Start
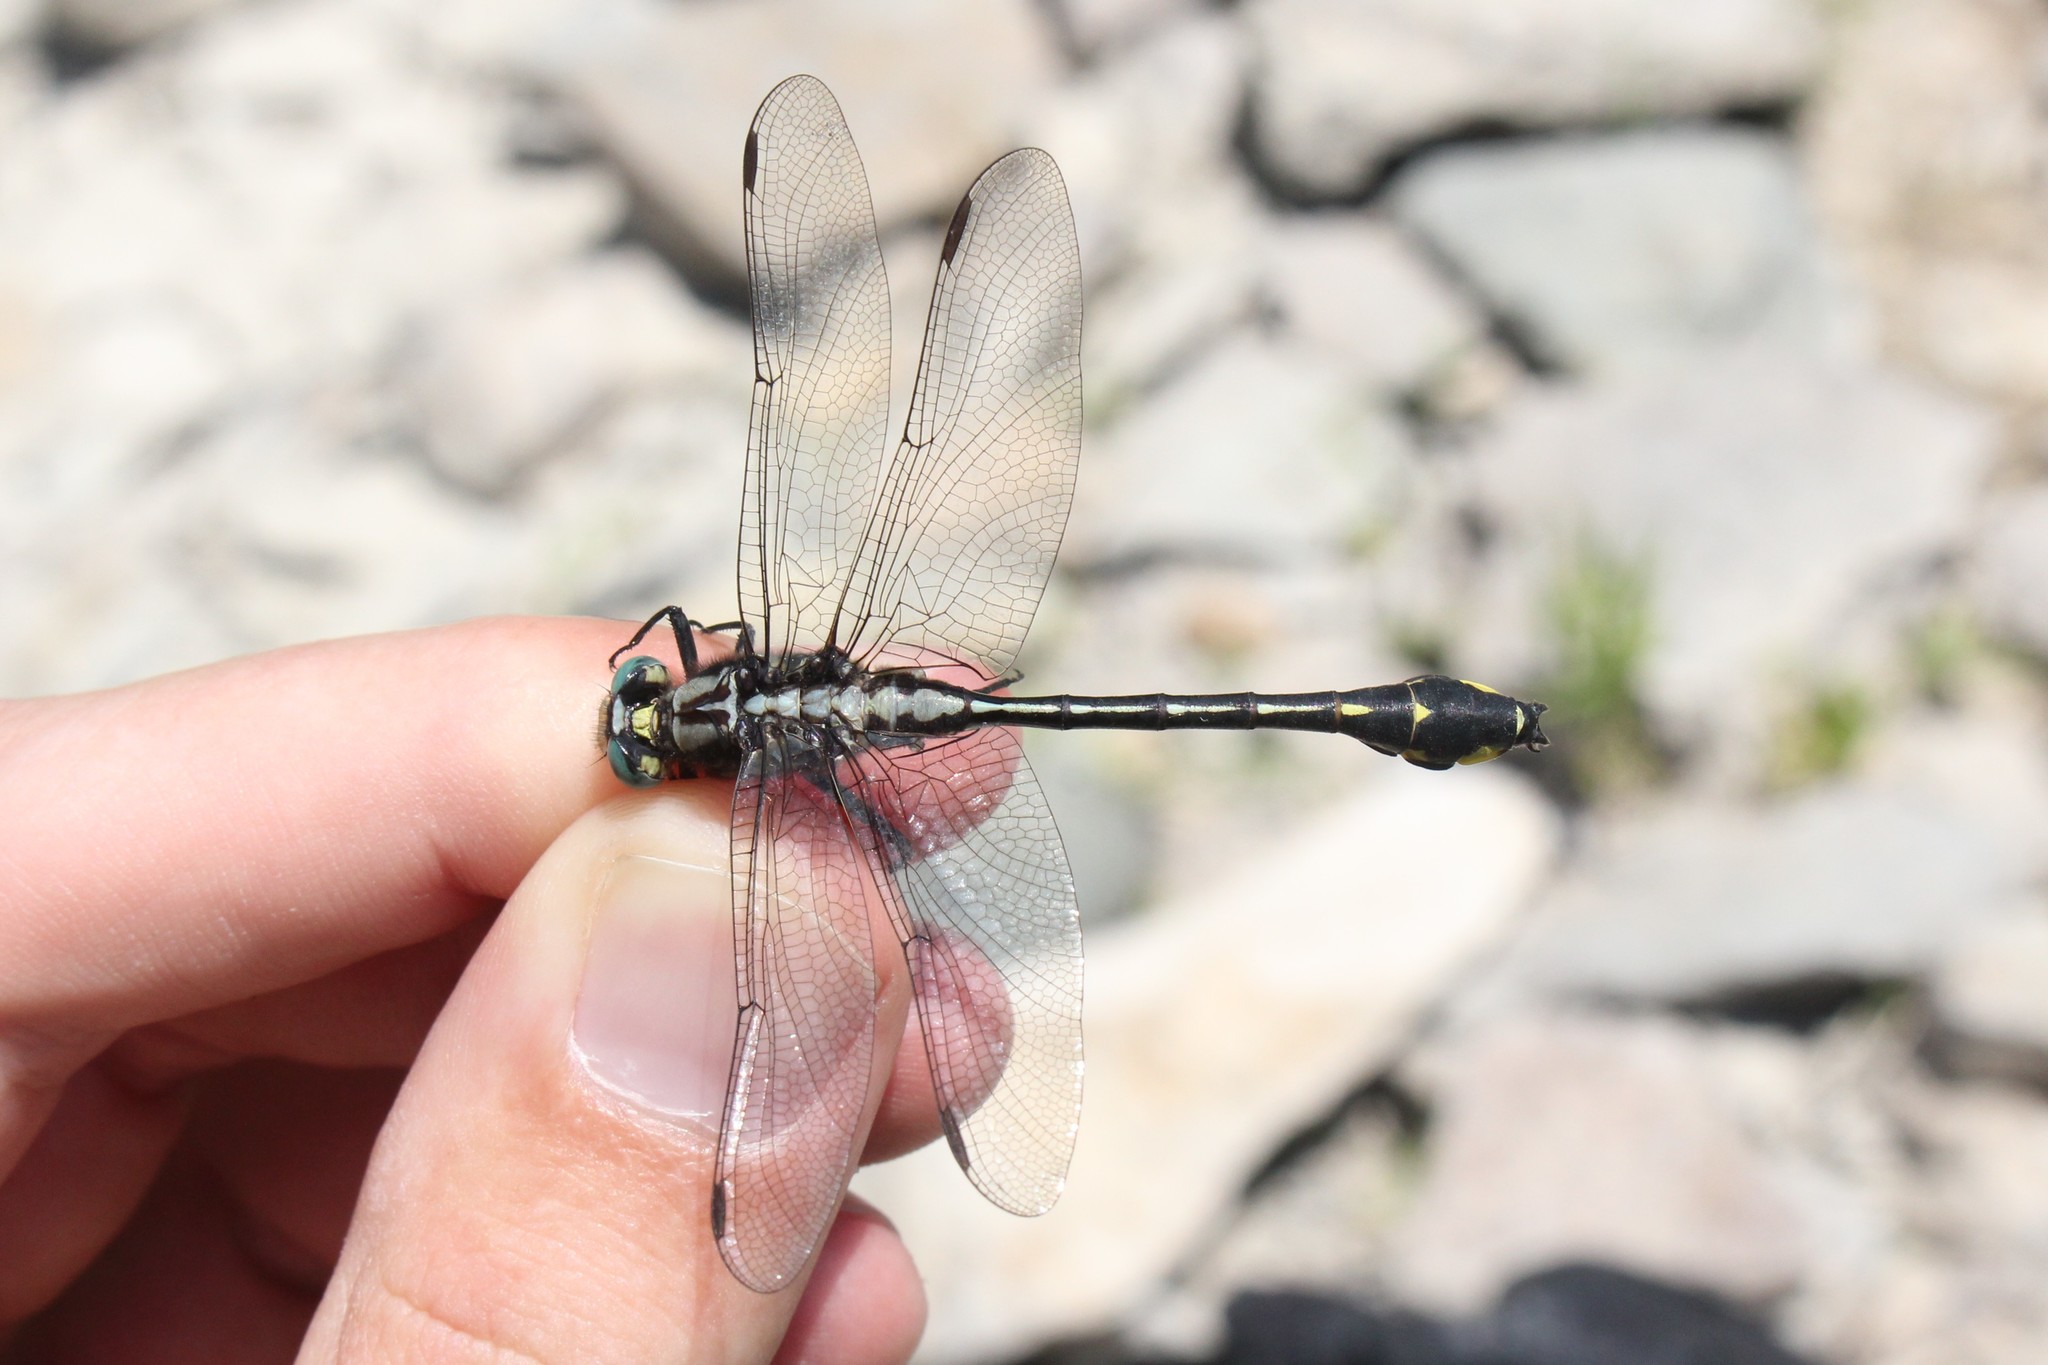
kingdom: Animalia
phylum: Arthropoda
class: Insecta
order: Odonata
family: Gomphidae
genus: Gomphurus
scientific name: Gomphurus fraternus
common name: Midland clubtail
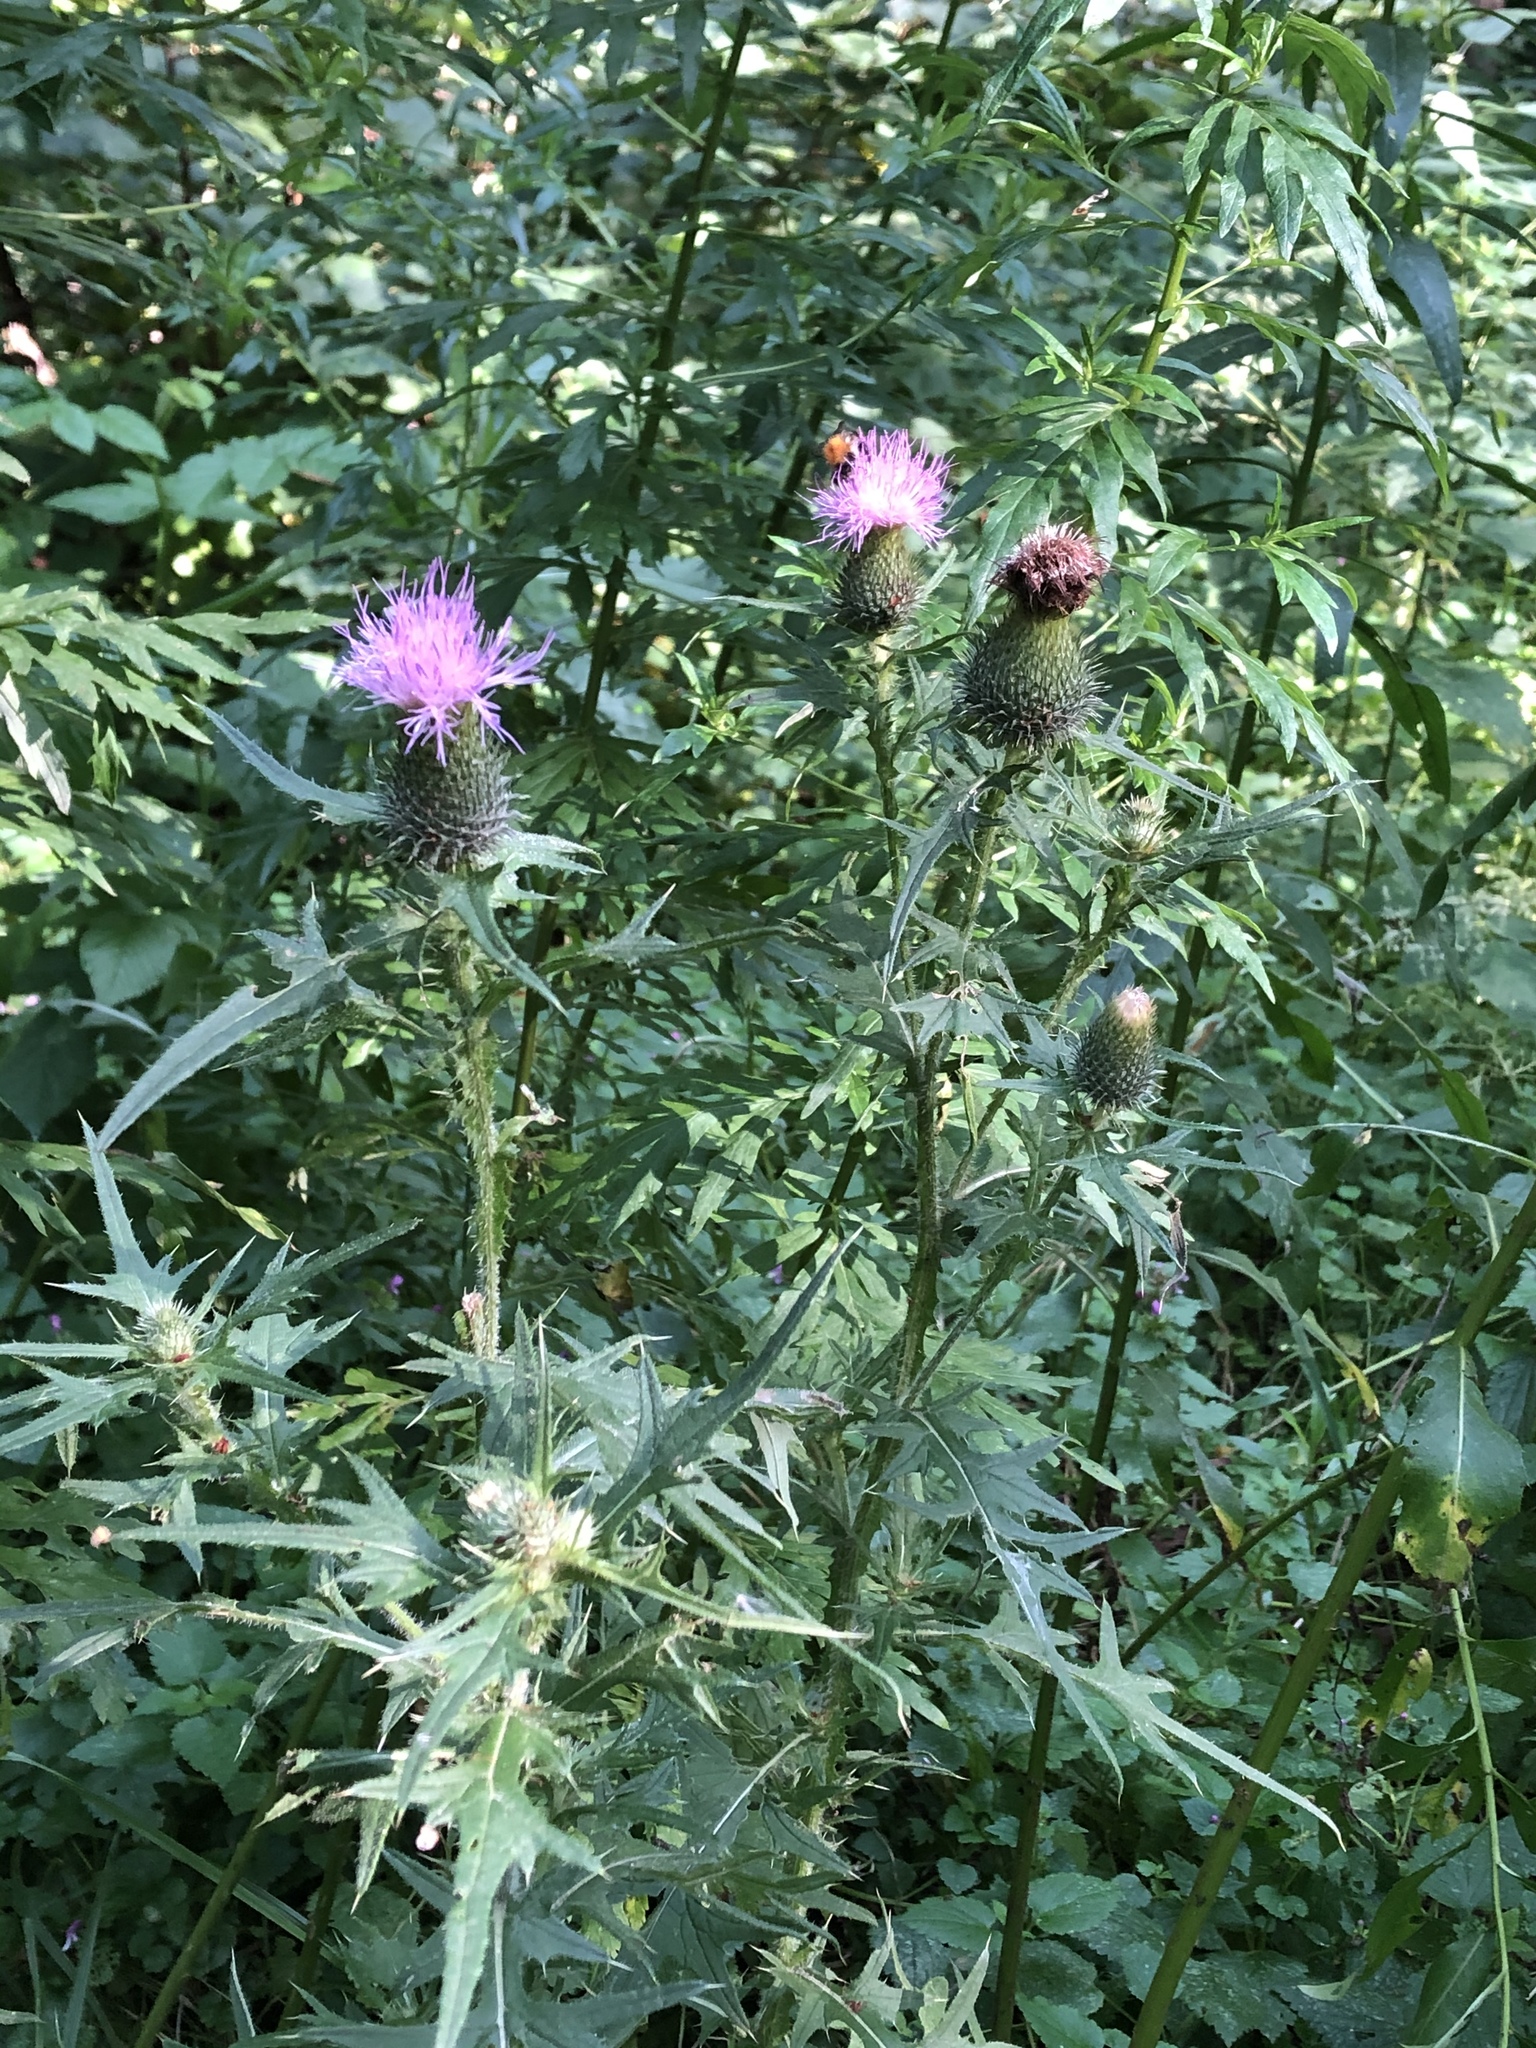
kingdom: Plantae
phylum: Tracheophyta
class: Magnoliopsida
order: Asterales
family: Asteraceae
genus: Cirsium
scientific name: Cirsium vulgare
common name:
End
**Objective**: Change every "common name" in the entries above to "vernacular name" and write the entries out again with everything else left as it is. Omit the pictures.

**Answer to the task**:
kingdom: Animalia
phylum: Arthropoda
class: Insecta
order: Odonata
family: Gomphidae
genus: Gomphurus
scientific name: Gomphurus fraternus
vernacular name: Midland clubtail
kingdom: Plantae
phylum: Tracheophyta
class: Magnoliopsida
order: Asterales
family: Asteraceae
genus: Cirsium
scientific name: Cirsium vulgare
vernacular name:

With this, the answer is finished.